QUOTED TEXT:
----

Using .struct within .include files, with the optimizing assembler/compiler

Walter Snafu

I'm interested in using data structures in assembly code, similar to how data structures are used in C. That is, you define a data structure type and then declare a name as a specific instance of that data structure type -- and then put it all within an include file (in C this is a .h header file). Then include that file within the various code files that reference the named data structure. Also, one of the code files allocates memory for the named data structure, and the linker puts it all together.

I wanted to do that with TI DSP assembly code, using the .struct directive, plus the .include directive. I presumed it would all work just fine, and I couldn't find any warnings to the contrary in the user guides.

I ran into a problem.

I am using linear assembly code (files with the .sa file extension). [Note: I LOVE the TI linear assembly optimizing compiler!] But when used in the above described manner, it doesn't work. And here is my best explanation of why. The optimizer eliminates unused variables (which makes sense). However, the data structure declared in the .include file ends up getting eliminated, because that files 'sees' no allocation for that data structure. The data structure has been optimized out-of-existence. Then the compiler complains about unresolved references to the now-gone data structure.

I tried various solutions. One pseudo-solution was to make the memory allocation *known* to the including file, either by doing the memory allocation within the included file, or within the including file -- either way, the allocation is now visible within the including file, so the compiler makes no complaint. But both those are pseudo-solutions, because when this is done multiple times (for multiple including files) it ends up allocating memory for the same data structure many times over.

I haven't yet found a solution. Any solutions?

over 13 years ago

0 George Mock over 13 years ago

TI__Guru**** 249860 points

I don't understand the problem you try to describe. Please show an example.

Thanks and regards,

-George

0 Walter Snafu over 13 years ago in reply to George Mock

Genius 3450 points

Okay, I created a simple example. There are two files: my_include_file.asm and my_test_file.sa

my_include_file.asm

MY_STRUCT_type .struct
fee            .word
fi             .word
foe            .word
fum            .word
MY_STRUCT_LEN .endstruct

MY_STRUCT      .tag MY_STRUCT_type
;              .bss MY_STRUCT, MY_STRUCT_LEN
               .bss MY_STRUCT, 16

(NOTE: Contrary to the manual, I couldn't get the compiler to cope with the structure length (highlighted above in red). So I had to 'hard-encode' the structure length "16", which compiled, though it's less convenient. That issue is unrelated to what I point out below.)

----

Data items:
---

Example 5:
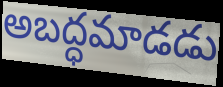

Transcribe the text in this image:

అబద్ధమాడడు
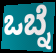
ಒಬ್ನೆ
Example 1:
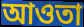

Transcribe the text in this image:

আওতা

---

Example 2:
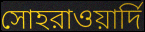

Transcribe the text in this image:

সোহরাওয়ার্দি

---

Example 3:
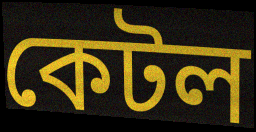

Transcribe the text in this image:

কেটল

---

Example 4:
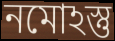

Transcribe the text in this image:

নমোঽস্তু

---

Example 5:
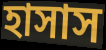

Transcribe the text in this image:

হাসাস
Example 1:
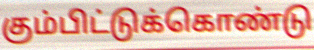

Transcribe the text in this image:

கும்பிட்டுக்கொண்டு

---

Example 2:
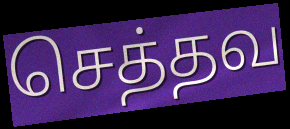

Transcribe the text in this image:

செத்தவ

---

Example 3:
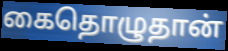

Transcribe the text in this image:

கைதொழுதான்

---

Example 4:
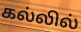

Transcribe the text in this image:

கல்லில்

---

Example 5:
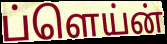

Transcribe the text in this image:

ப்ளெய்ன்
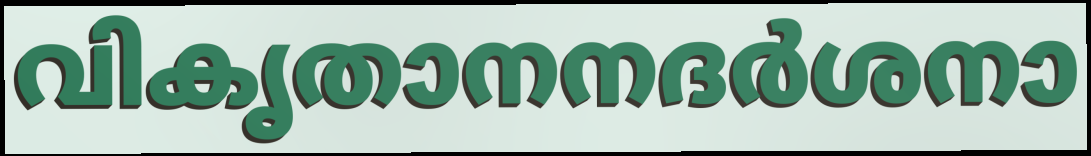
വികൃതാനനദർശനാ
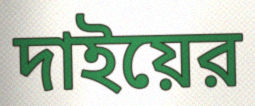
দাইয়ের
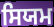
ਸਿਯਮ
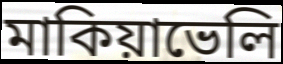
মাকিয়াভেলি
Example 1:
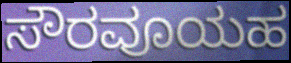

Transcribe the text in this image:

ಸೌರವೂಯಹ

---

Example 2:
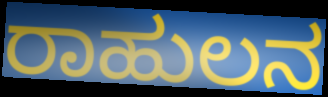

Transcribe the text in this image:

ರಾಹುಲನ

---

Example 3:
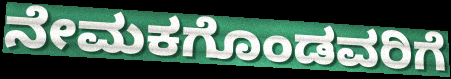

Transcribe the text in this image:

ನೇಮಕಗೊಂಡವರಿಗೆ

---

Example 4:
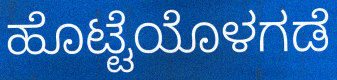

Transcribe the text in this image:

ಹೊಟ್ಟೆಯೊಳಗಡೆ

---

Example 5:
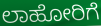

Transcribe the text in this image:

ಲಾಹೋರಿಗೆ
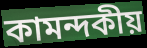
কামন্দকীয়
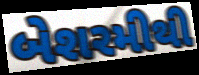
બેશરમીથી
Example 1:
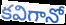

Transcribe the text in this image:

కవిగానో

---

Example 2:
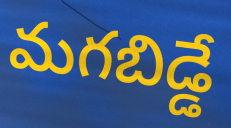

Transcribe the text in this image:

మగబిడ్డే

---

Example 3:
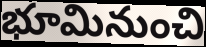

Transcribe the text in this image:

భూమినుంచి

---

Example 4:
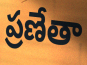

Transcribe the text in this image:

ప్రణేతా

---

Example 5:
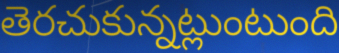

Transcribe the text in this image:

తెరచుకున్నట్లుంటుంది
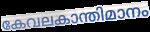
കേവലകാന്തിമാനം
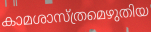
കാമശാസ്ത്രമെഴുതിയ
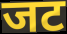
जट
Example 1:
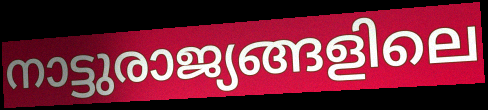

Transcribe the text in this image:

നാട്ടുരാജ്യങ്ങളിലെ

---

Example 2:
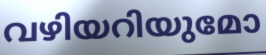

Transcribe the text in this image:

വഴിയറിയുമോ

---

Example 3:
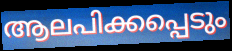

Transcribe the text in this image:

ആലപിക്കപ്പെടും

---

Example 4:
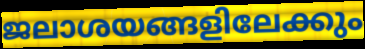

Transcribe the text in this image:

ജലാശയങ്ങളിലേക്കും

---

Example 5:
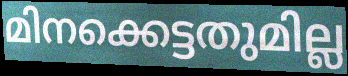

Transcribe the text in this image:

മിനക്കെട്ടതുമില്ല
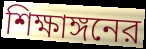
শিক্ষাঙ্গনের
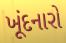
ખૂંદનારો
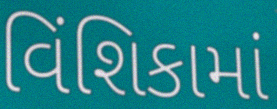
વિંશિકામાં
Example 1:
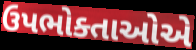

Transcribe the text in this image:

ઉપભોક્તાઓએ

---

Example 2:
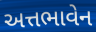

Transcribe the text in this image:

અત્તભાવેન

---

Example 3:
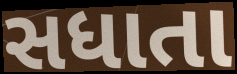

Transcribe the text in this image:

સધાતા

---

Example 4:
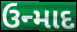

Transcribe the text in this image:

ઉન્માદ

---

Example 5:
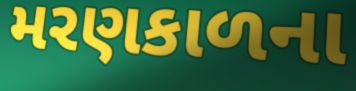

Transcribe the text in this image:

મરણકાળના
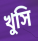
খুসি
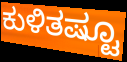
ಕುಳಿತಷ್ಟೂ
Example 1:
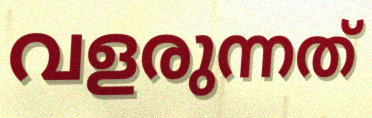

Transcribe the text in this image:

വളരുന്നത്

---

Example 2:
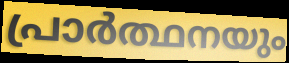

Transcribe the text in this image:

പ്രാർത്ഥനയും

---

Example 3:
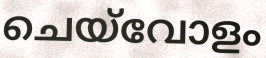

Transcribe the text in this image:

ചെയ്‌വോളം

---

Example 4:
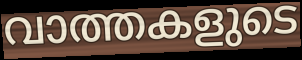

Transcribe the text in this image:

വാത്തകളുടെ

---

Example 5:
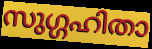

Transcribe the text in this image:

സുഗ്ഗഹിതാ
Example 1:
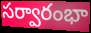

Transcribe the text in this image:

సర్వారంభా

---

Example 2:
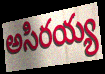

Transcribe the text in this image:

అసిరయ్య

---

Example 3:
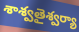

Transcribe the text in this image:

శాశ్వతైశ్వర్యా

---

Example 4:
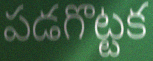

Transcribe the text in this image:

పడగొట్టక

----

WHAT TO DO:
1. Write down the passage of the forum thread on using .struct in include files that opens with the words containing "I wanted to" and closes with "the user guides.".
2. Carry the forum thread on using .struct in include files further, starting from the point where it stops.

TASK RESPONSES:
1.
I wanted to do that with TI DSP assembly code, using the .struct directive, plus the .include directive. I presumed it would all work just fine, and I couldn't find any warnings to the contrary in the user guides.

2.
******************************************************************

my_test_file.sa

            .include "my_include_file.asm"
My_proc:    .proc
            .reg fum
            LDW *+B14(MY_STRUCT.fum), fum
            .endproc fum

******************************************************************

The problem is the underlined line of code above. It's the line that allocates memory for MY_STRUCT. The problem is that the compiler complains (and doesn't compile) if that line is absent. The compiler demands that the line is present, either within the included file (my_include_file.asm), or within the including file (my_test_file.sa).

Here is the problem. If that line is within the included file, then EVERY file that includes it will allocate memory for MY_STRUCT, which would be an unnecessary mistake. On the other hand, if that line isn't within the included file, then the compiler demands that it be within EVERY including file that accesses that data structure. Again, multiple files end up allocating memory for MY_STRUCT, it's an unnecessary mistake.

0 George Mock over 13 years ago in reply to Walter Snafu

TI__Guru**** 249860 points

Write it this way ...

LDW *+B15(MY_STRUCT_type.fum), fum

That is, directly refer to the name for the structure type. As you have seen, you can also refer to the name of an actual instance of the structure. But that doesn't always make sense.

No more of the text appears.